--- start of Text section ---
I see the answer that whuber helpfully provided, but I have two questions on it. First, for ease of reading, here is whuber's answer:


  1. To generate points uniformly, randomly, and independently within a circle of radius r around a location (x0, y0), start by generating two independent uniform random values u and v in the interval [0, 1). (This is what almost every random number generator provides you.) Compute

:

  w = r * sqrt(u)
  t = 2 * Pi * v
  x = w * cos(t) 
  y = w * sin(t)

The desired random point is at location (x+x0, y+y0).

  1. When using geographic (lat,lon) coordinates, then x0 (longitude) and y0 (latitude) will be in degrees but r will most likely be in meters (or feet or miles or some other linear measurement). First, convert the radius r into degrees as if you were located near the equator. Here, there are about 111,300 meters in a degree.

    Second, after generating x and y as in step (1), adjust the x-coordinate for the shrinking of the east-west distances:

    x' = x / cos(y0)
    

    The desired random point is at location (x'+x0, y+y0). This is an approximate procedure. For small radii (less than a few hundred kilometers) that do not extend over either pole of the earth, it will usually be so accurate you cannot detect any error even when generating tens of thousands of random points around each center (x0,y0).


My questions:

First: Can anyone explain what the code is doing?

Specifically:

  w = r * sqrt(u)
  t = 2 * Pi * v
  x = w * cos(t) 
  y = w * sin(t)

Second: When I implemented this, I found it frequently generated locations that slightly exceeded the radius limit. Stepping through the code, everything seemed fine up until the step marked Adjust the x-coordinate for the shrinking of the east-west distances, which is x' = x / cos(y0). That step often caused the longitude offset to get too large, making the resulting longitude jump outside the radius limit. Commenting that out avoids the problem, but I'd really like to understand this better.
--- end of Text section ---
--- start of Raw records ---
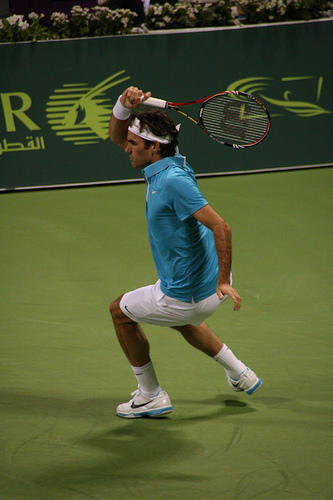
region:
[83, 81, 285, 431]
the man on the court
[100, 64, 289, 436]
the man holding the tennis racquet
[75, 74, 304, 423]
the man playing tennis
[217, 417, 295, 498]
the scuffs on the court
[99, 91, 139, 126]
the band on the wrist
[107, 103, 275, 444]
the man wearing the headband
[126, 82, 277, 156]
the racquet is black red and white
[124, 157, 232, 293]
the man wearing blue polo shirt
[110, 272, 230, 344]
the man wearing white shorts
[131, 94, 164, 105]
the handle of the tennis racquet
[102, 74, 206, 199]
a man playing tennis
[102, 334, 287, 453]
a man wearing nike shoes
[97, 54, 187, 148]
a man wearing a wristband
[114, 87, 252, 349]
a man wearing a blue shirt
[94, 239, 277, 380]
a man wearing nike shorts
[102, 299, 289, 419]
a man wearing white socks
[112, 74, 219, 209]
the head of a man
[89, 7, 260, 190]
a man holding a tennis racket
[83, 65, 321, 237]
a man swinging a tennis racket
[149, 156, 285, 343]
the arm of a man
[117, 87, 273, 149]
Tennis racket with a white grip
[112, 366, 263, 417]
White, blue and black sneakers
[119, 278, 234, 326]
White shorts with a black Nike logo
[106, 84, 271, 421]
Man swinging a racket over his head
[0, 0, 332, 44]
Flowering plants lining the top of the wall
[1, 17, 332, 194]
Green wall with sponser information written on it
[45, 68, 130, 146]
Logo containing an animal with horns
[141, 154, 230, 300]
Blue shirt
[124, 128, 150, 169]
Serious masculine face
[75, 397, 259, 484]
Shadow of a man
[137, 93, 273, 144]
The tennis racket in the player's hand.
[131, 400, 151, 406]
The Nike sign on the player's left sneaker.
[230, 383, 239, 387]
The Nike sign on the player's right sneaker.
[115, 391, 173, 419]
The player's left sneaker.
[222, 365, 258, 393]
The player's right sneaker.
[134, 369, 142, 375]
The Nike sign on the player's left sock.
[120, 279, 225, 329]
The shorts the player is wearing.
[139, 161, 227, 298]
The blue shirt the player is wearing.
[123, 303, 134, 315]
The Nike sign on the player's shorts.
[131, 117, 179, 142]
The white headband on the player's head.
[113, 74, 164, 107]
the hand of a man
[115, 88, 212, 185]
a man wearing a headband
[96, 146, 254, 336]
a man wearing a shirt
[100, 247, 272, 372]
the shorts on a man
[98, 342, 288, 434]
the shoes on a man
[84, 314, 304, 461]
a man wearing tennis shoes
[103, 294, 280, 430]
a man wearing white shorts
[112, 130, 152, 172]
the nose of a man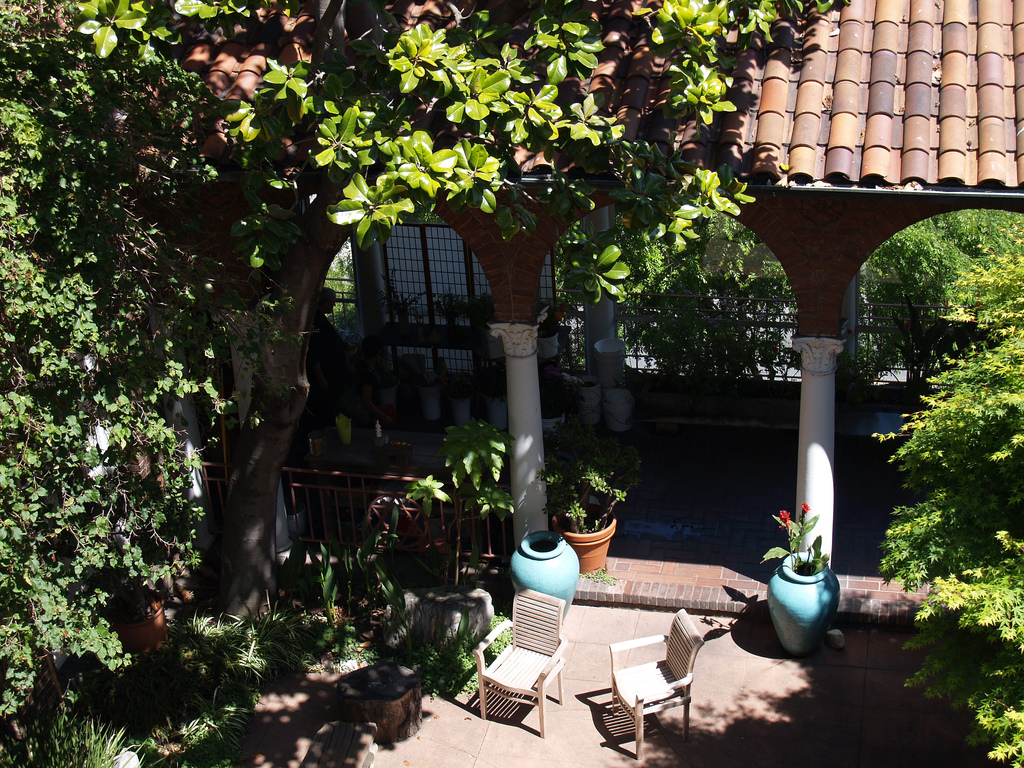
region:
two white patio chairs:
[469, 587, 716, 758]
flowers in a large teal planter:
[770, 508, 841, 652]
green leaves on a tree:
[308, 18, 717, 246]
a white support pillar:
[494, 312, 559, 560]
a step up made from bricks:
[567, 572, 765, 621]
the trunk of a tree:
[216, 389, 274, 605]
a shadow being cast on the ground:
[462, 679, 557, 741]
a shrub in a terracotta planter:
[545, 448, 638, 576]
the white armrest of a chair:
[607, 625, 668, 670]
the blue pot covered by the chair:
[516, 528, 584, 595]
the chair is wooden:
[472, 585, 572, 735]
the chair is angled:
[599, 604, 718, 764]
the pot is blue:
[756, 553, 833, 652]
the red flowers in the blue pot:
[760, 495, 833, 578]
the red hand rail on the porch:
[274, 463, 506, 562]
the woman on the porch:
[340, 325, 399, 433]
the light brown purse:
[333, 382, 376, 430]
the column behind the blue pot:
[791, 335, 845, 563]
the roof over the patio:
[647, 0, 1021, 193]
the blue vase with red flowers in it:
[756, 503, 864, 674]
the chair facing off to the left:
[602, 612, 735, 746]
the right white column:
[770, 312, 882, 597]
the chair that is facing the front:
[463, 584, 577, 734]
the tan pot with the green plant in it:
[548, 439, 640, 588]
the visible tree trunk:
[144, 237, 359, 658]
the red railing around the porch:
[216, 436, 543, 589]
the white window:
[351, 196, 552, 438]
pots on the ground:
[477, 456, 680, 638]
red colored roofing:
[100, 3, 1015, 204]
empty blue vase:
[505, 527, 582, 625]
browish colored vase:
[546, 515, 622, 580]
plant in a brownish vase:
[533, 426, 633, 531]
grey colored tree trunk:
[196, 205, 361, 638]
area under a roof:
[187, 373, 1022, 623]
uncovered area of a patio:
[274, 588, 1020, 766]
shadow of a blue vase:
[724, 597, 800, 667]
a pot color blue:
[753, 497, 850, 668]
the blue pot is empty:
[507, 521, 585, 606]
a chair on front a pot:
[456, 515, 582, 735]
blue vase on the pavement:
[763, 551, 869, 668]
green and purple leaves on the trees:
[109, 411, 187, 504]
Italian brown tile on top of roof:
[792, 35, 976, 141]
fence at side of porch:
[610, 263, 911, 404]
--- end of Raw records ---
--- start of Raw records ---
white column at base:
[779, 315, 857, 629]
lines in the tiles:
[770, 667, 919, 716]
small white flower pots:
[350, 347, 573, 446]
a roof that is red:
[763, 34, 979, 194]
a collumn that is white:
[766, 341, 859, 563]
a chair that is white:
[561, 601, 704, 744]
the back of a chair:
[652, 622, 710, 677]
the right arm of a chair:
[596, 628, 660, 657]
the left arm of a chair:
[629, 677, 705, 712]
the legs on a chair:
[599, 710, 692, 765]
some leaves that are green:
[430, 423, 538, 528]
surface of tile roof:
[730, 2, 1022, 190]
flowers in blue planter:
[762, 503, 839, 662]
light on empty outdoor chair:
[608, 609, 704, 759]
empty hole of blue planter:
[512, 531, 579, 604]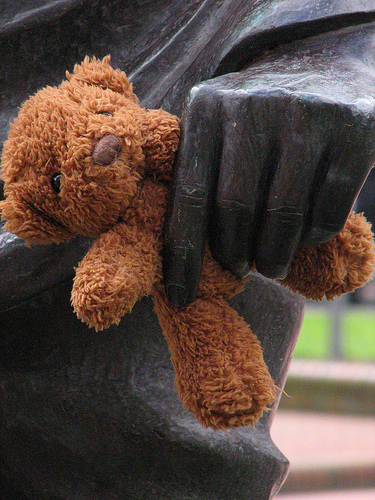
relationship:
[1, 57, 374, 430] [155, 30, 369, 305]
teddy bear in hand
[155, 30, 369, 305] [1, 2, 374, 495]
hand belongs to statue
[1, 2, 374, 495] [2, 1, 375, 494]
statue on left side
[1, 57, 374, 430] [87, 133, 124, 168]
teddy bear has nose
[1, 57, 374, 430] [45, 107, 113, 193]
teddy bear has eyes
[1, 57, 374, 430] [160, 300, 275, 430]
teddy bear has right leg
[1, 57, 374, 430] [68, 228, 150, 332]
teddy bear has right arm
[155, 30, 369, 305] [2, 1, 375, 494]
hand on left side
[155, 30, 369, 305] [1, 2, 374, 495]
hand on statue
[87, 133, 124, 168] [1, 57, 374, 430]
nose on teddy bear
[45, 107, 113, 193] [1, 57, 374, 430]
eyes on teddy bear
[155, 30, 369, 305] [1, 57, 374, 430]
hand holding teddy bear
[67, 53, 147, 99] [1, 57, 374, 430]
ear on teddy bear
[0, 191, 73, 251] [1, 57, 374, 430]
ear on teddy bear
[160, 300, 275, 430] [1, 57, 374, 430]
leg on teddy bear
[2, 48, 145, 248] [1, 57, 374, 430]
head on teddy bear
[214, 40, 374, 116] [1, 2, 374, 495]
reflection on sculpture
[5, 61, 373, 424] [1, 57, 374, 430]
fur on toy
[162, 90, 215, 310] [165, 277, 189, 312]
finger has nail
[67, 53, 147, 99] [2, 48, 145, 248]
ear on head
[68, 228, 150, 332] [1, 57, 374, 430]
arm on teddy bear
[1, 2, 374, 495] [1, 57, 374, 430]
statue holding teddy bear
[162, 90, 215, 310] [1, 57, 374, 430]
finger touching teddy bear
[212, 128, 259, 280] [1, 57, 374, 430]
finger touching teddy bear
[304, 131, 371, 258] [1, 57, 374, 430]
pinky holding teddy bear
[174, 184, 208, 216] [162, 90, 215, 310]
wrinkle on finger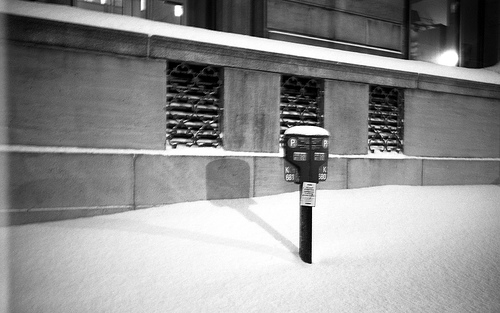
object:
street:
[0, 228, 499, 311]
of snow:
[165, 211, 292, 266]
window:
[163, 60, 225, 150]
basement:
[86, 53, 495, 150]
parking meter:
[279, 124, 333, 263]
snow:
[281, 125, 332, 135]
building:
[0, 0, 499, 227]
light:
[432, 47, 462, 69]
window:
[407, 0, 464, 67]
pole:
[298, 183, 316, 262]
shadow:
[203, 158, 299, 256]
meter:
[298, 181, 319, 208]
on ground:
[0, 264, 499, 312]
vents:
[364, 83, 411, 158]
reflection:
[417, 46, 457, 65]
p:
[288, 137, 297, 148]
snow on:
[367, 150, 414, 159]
--- end of Raw records ---
◆ Task list
**1)** According to the forum post, about how many meters are in a degree near the equator?
**2)** Decide whether each statement agrees with the forum post, answering yes or no and quoting the deciding words: (a) Almost every random number generator supplies uniform values in the interval [0, 1). (b) The adjustment x' = x / cos(y0) is presented as an exact procedure. (c) Commenting out the x-coordinate adjustment avoids the radius problem.
**3)** Reproduce the forum post word for word from "Second, after generating" up to and including "code is doing?".
The material is separate from the forum post and unrelated to it.

◆ Exercise results
**1)** About 111,300 meters.

**2)**
(a) Yes: "This is what almost every random number generator provides you."
(b) No: "This is an approximate procedure."
(c) Yes: "Commenting that out avoids the problem"

**3)**
Second, after generating x and y as in step (1), adjust the x-coordinate for the shrinking of the east-west distances:

    x' = x / cos(y0)
    

    The desired random point is at location (x'+x0, y+y0). This is an approximate procedure. For small radii (less than a few hundred kilometers) that do not extend over either pole of the earth, it will usually be so accurate you cannot detect any error even when generating tens of thousands of random points around each center (x0,y0).


My questions:

First: Can anyone explain what the code is doing?